Charley Winner. Lou Holtz. Joe Walton. Bruce Coslet. Pete Carroll’s one-and-done before he turned into a Hall of Famer in Seattle. Rich Kotite. Eric Mangini. Todd Bowles.
And now Gase, who is 7-20 with the Jets, with all of his victories coming last season, most of them in the second half as the schedule softened up.
Gase may be about to take Kotite off the hook as the worst ever, and 0-16 certainly would trump Kotite’s 1-15 debacle of 1996. The Jets would become just the third team in NFL history to lose all 16 games, joining the 2008 Lions and 2017 Browns in that ignominious feat.
At this point, it would be best for the Jets to do just that to put themselves in position to take their quarterback of choice next year — most likely Trevor Lawrence of Clemson. And keeping Gase — as opposed to firing him and risking a spark from an interim coach who might coax a win or two in the remaining five weeks — might be the safer choice for future considerations.
Who cares about a meaningless win over the Raiders, Seahawks, Rams, Browns or Patriots when the ultimate prize will be awarded next April? Five more weeks of humiliation is a small price to pay.

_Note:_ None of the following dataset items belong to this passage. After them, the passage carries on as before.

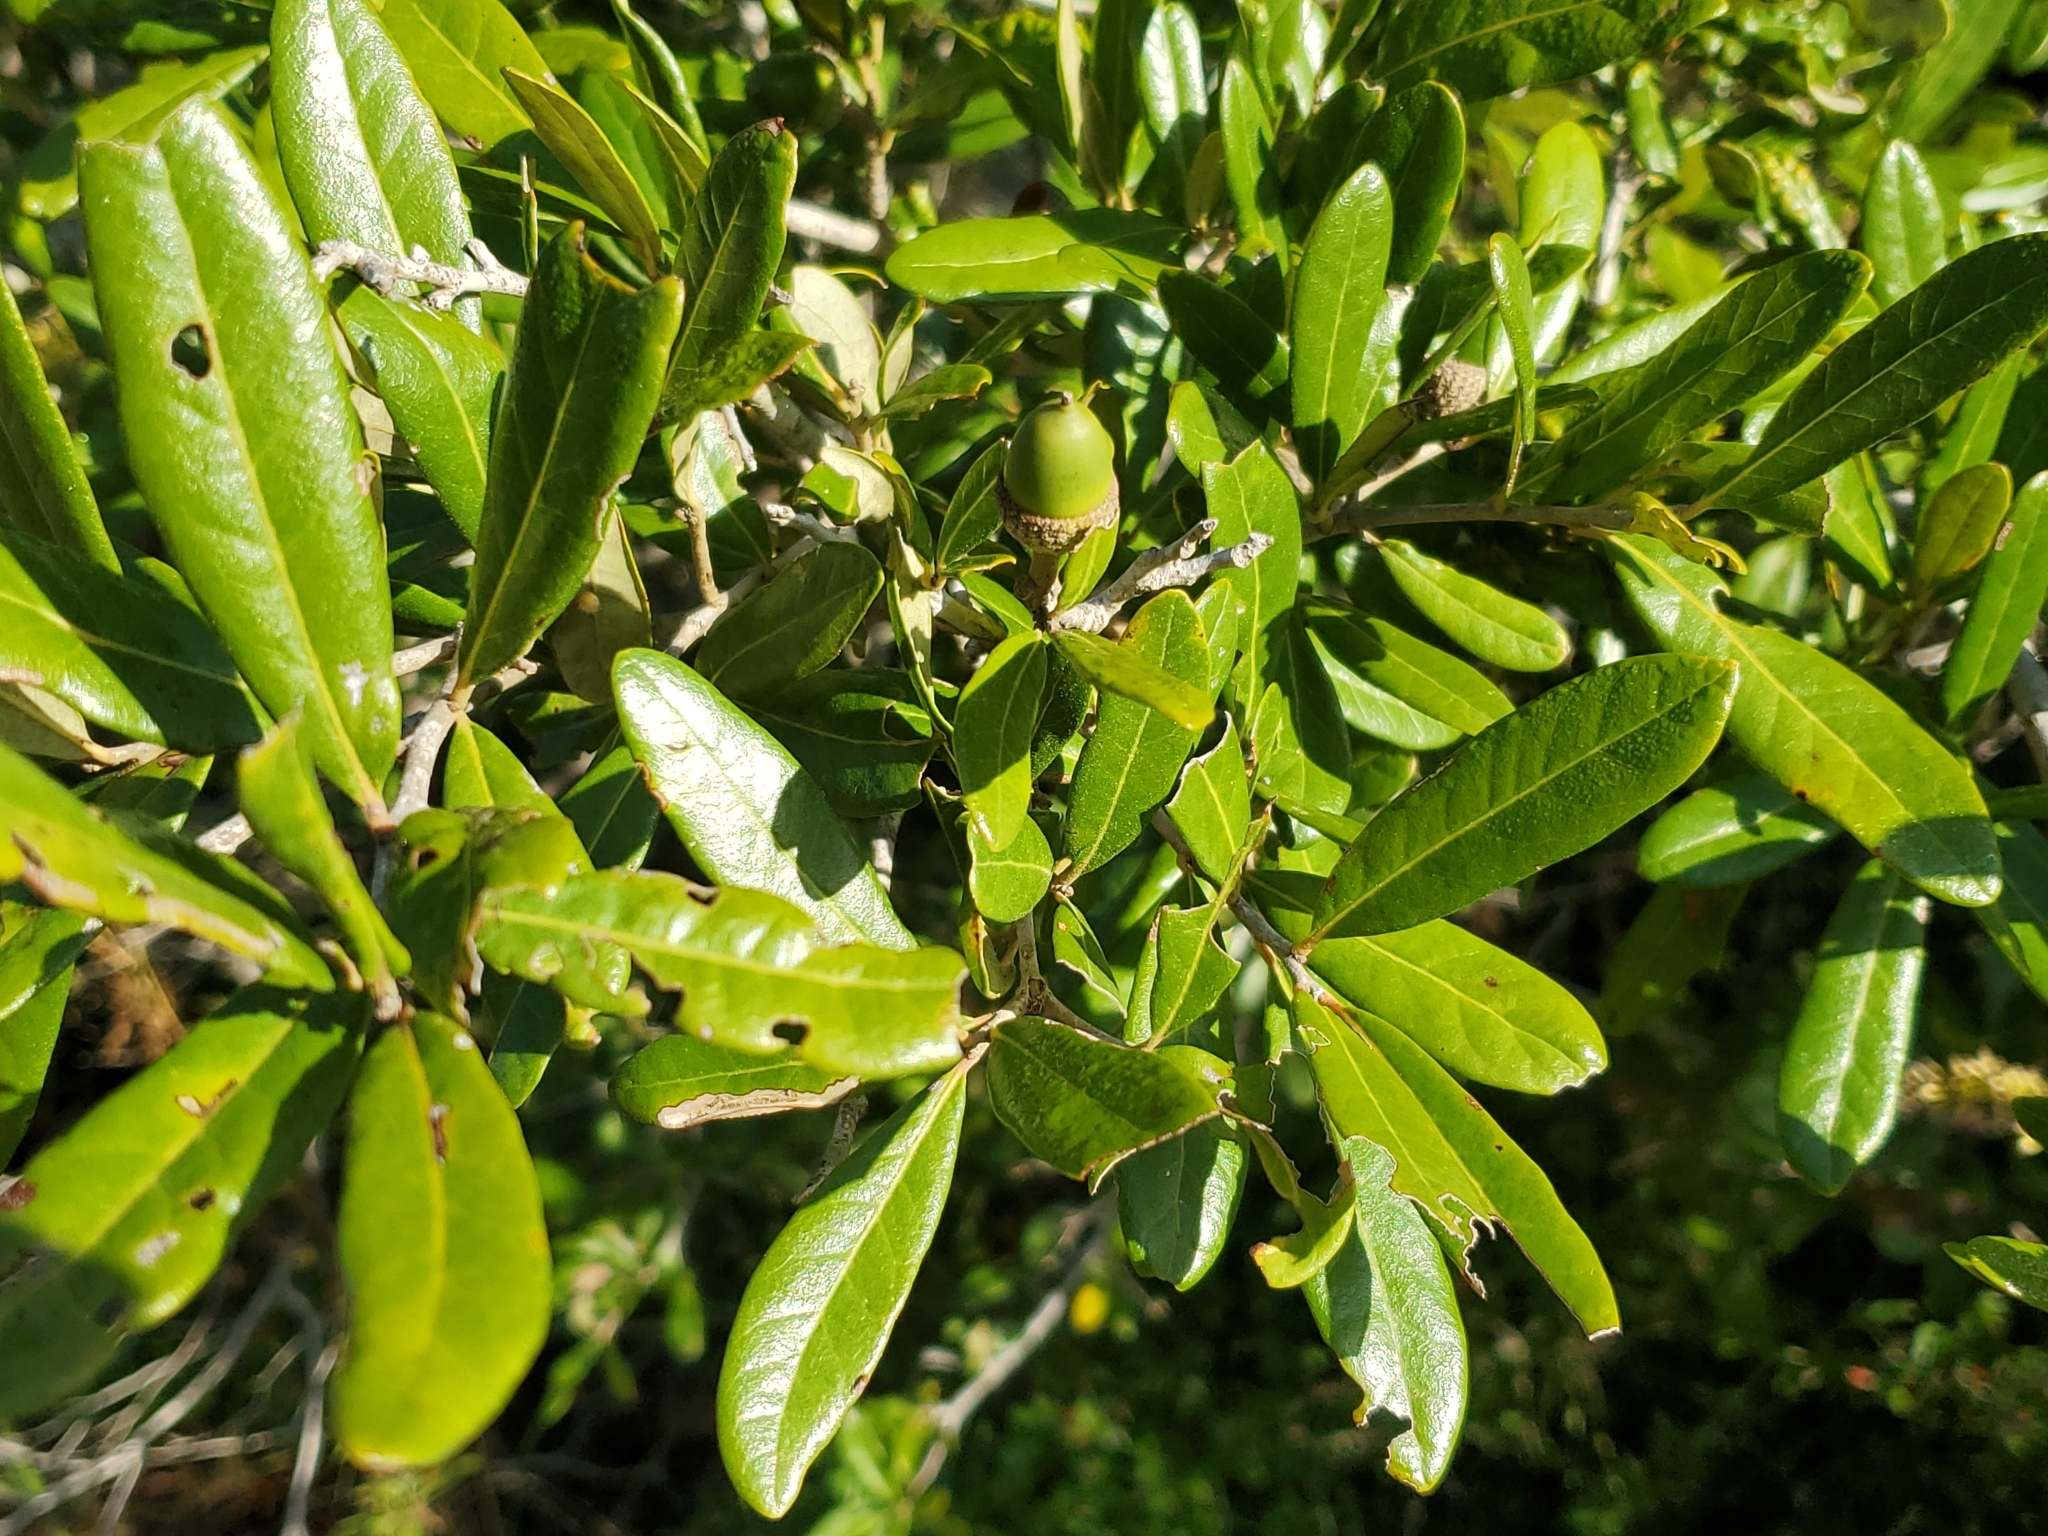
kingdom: Plantae
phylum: Tracheophyta
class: Magnoliopsida
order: Fabales
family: Fabaceae
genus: Vigna
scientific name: Vigna luteola
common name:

But at least there is one silver lining to the Gase tenure, one that actually can benefit the team greatly moving forward. It was Gase who lobbied Johnson to bring in Douglas to replace Mike Maccagnan, who left the cupboard bare upon leaving the organization in May 2019.
Douglas already has shown encouraging signs of being competent at his job by securing two first-round picks for disgruntled safety Jamal Adams, drafting left tackle Mekhi Becton (who looks as if he will be a star) and taking promising wide receiver Denzel Mims in the second round and safety Ashtyn Davis in the third.
Douglas also wisely resisted the suggestion that he trade second-year defensive tackle Quinnen Williams, who has blossomed into a stud defender.
If Douglas truly is the kind of roster-builder who can turn around a team the way George Young did with the Giants in the 1980s, Ron Wolf did with the Packers in the 1990s and Kevin Colbert did with the Steelers in the 2000s and continues to do today, the Jets can emerge from their Gase-induced funk with a bright future.
And it will be worth the despair from this latest nightmare.